Our work with creating a system of inducible electrical output in S. oneidensis has laid the foundations for many different exciting avenues of further inquiry which look to take advantage of a bacteria-computer interface that combines the amazing sensitivity and adaptability of bacteria with the speed and analytical abilities of electricity and computers.

Using the same principles underlying the lac system, the arsenic biosensor developed by the University of Edinburgh iGEM 2006 team could be introduced into S. oneidensis, allowing for the coupling of arsenic sensing to an electrical output, a form of a data which is easier to automate and transmit. This could be further extended to other chemical sensing systems, such as the lead sensor created by the Brown iGEM 2007 team and the mercury sensor made by the MIT iGEM 2007 team, resulting ultimately in an array of different strains of S. oneidensis which all respond to the presence of different chemicals with an electrical output that can be monitored by a computer. This could theoretically allow for the remote sensing and analysis of the chemical composition of an environment over time in a cost-effective manner, making it a tool with powerful public health applications, such as monitoring water quality.

Another interesting direction would be the linking of the light-sensing system developed by the UT Austin iGEM team with electrical output in S. oneidensis. In response to variations in light, the amount of electricity produced by S. oneidensis would change. This would allow for the intriguing possibility of not only S. oneidensis conveying information to the computer, but also the computer responding to the S. oneidensis. A simple example would be that in response to a chemical input, S. oneidensis may increase its electrical output. Sensing this increase, the computer could turn on or off a light directed at the S. oneidensis, modifying S. oneidensis's output, creating interesting feedback loops. This could ultimately be developed into more complex communications systems between bacteria and computers. We tried constructing this system over summer, but as the process requires making an EnvZ knockout strain of S. oneidensis, we could not finish it. We did, however, make a few parts to facilitate future attempts.

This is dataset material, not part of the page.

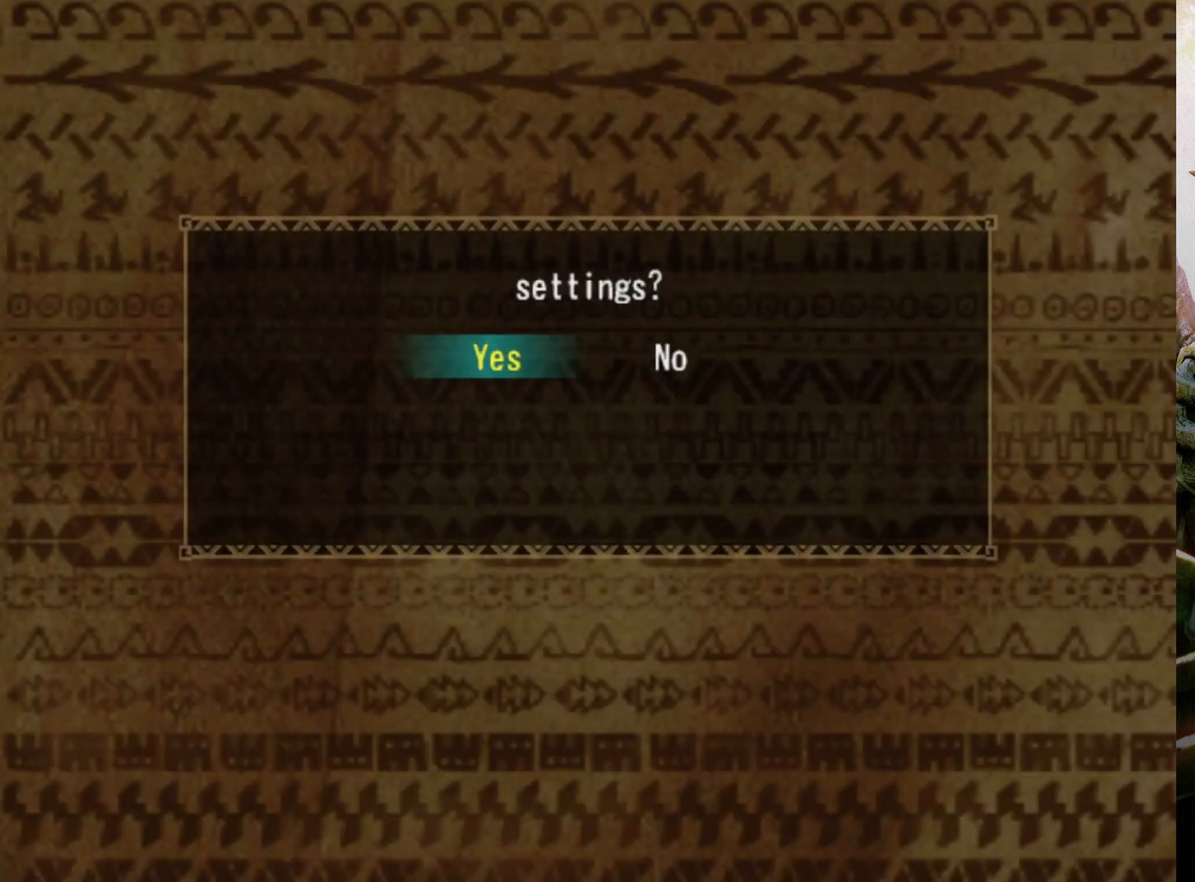
{"buttons": [], "left_stick": "center", "right_stick": "center", "events": [[133, "CIRCLE", "up"]]}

The possibilities are further broadened by our observations of co-cultures of E. coli and S. oneidensis. Either of the systems described above could be pursued through an alternative alternative strategy of co-cultures. For instance, an array of E. coli which respond to different chemicals by breaking down lactose into lactate could be cultured with S. oneidensis. In response to an increase in lactate, S. oneidensis would begin to produce higher levels of electricity. Co-cultures could also allow for more complex bacteria-computer interactions. This strategy could enable the coupling of almost any E. coli ability to electrical output.

These future directions in which our research can be taken demonstrate some of the exciting possibilities of BACTRICITY!